Kim Williams was born on September 23, 1923 as Elizabeth Ardea Kandiko as the fourth child (of seven) as the daughter of Hungarian immigrants. She grew up on a farm in the Gallatin Township in New York and attended and graduated from Hudson High School and subsequently Cornell University where she graduated with a degree in human ecology with a minor in botany.
After her graduation she took jobs at various publications such as the Los Angeles Examiner and Flower Grower magazine, it was also at this time that she started writing poetry and short prose based on personal experience. In 1951, she met and married her husband Mel Williams and then moved to Santiago, Chile for twenty years. During her time in Chile, Williams wrote poems, plays, and short stories, she also wrote a newspaper column and taught English at the Catholic University of Chile. While in Chile she also and wrote and published her first two books, High Heels in the Andes and Wild Animals of Chile.
In 1971 she and her husband returned to the United States and settled in Missoula, Montana where she would remain the rest of her life. Williams while living in Missoula returned to college and in 1981 received her masters degree in Interdisciplinary Studies from the University of Montana. Also while living in Missoula she published her final two books, Eating Wild Plants and Kim Williams' Book of Uncommon Sense: A Practical Guide With 10 Rules for Nearly Everything. In addition, she occasionally taught classes on edible wild plants at the University of Montana and wrote a newspaper column on wildflowers & plants for the Missoulian which would lead to her getting a radio show on KUFM and subsequently a radio show on NPR where she had as many 2.5 million listeners.
Williams was elected in 1974 to serve on the City Government Study Commission in Missoula, and she also ran unsuccessfully for a seat in the Montana House of Representatives in 1978. In 1986 Williams announced on the radio program All Things Considered three weeks before her death that she had terminal cancer and was refusing chemotherapy.

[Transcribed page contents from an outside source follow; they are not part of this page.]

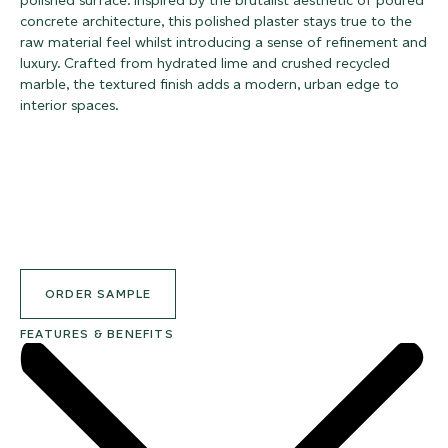
polished surface. Inspired by the brutalist aesthetic of poured
concrete architecture, this polished plaster stays true to the
raw material feel whilst introducing a sense of refinement and
luxury. Crafted from hydrated lime and crushed recycled
marble, the textured finish adds a modern, urban edge to
interior spaces.
ORDER SAMPLE
FEATURES & BENEFITS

On July 16, 1986 on what would be her last radio broadcast she said to Susan Stamberg co-host of All Things Considered that "I wish to die in peace, not in pieces." Her death was mourned and recognized thought the United States, with commentaries in The New York Times,The New Yorker, and numerous smaller newspapers. A trail along the Clark Fork River in Missoula was named in her memory in 1987. and the Kim Williams Graduate Fellowship was founded for journalism students at The University of Montana.